Raiders offensive lineman Khalif Barnes never has been a star.
After four seasons with the Jacksonville Jaguars, he signed with the Raiders as a free agent in 2009 and has played both right and left tackle in Oakland while also filling in at left guard last season. He’s played in 63 games with the Raiders, starting 46. He’s been valuable and reliable, yet never has advanced to standout status.
This past offseason, the team re-signed Barnes. Yet the Raiders’ offseason hopes for 2014 are that second-year pro Menelik Watson wins the job at right tackle, Donald Penn starts at left tackle and rookie Gabe Jackson starts at left guard.
Barnes, however, is determined to add more starts to his resume. When he signed his new deal in February, Barnes said he was “so excited to be back.”
“I want to be part of the process that turns this thing around,” he said. “I am excited I get the chance to come back and help this team win.”

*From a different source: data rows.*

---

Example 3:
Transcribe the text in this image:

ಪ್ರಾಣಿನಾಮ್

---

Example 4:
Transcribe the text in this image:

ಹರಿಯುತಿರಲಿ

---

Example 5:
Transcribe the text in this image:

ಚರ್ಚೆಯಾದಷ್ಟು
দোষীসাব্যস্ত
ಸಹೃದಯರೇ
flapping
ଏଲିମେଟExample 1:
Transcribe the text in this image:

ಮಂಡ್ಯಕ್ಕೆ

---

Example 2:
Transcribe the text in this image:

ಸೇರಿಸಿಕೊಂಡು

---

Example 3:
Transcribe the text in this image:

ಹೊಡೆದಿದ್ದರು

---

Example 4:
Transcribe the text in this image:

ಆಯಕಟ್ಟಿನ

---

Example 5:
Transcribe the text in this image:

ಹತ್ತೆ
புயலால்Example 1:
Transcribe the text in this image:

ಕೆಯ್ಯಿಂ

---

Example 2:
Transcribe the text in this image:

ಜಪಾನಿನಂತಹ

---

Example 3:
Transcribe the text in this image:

Yet at the start of training camp, the coaching staff and teammates were raving about Jackson, the 6-foot-3, 336-pound power-blocking phenom from Mississippi State.

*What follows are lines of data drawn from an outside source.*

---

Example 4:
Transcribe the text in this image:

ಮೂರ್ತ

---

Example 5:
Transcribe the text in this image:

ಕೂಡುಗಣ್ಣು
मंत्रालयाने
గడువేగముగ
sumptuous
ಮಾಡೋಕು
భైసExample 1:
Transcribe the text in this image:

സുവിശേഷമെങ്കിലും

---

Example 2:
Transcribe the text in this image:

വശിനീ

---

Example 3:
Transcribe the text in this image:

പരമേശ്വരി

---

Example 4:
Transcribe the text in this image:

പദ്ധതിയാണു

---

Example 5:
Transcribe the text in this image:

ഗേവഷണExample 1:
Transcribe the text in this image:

“The biggest thing I like about Gabe Jackson is he’s a strong, powerful player,” head coach Dennis Allen told Jerry McDonald of the Bay Area News Group. Added center Stefen Wisniewski: “He’s very strong. I can see him being a very good run blocker. He’s learning how to pass block in the NFL. It’s a completely different ballgame, but he’s got the ability to do it. I could see him being a starter at some point. He’s got that ability.”
But “at some point” has not yet come. As the Raiders prepare for their first exhibition game this Friday night at Minnesota, Barnes still has the edge on Jackson.

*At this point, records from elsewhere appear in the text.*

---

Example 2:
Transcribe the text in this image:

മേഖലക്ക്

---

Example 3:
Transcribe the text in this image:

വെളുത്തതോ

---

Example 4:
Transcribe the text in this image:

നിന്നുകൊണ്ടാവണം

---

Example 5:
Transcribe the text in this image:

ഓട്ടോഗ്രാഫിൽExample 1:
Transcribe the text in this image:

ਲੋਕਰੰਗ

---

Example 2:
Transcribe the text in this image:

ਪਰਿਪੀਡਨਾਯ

When the offense takes the field against the Vikings, Barnes – the afterthought – will be at left guard.
“Every year there is competition and every year some people seem to count me out, but neither one bothers me,” Barnes told Vic Tafur of the San Francisco Chronicle. “I have proved I can still play after 10 years. … I like to prove people wrong.”
The fine training camp by Barnes so far is good news for the Raiders, who have much more talent and depth along the offensive line than they’ve had in years. The competition for starting spots is a good sign that this line might be much more effective in 2014. If Barnes can play so well as to keep Jackson on the bench, it’s going to take both players higher.
And, according to Raiders coaches, Barnes, 32, is working hard to stay ahead of Jackson while also being a good teammate and a mentor to the rookie.
“I help the kid out whenever I can,” Barnes told Tafur. “Whatever is best for the team, I am all for it.”
After several more weeks of training camp and four exhibition games, it’s still possible Jackson can overtake Barnes by the Sept. 7 season opener vs. the Jets. Until then, however, Barnes is opening some eyes.
“He has the fountain of youth going,” said Olson. “He is really doing a good job.”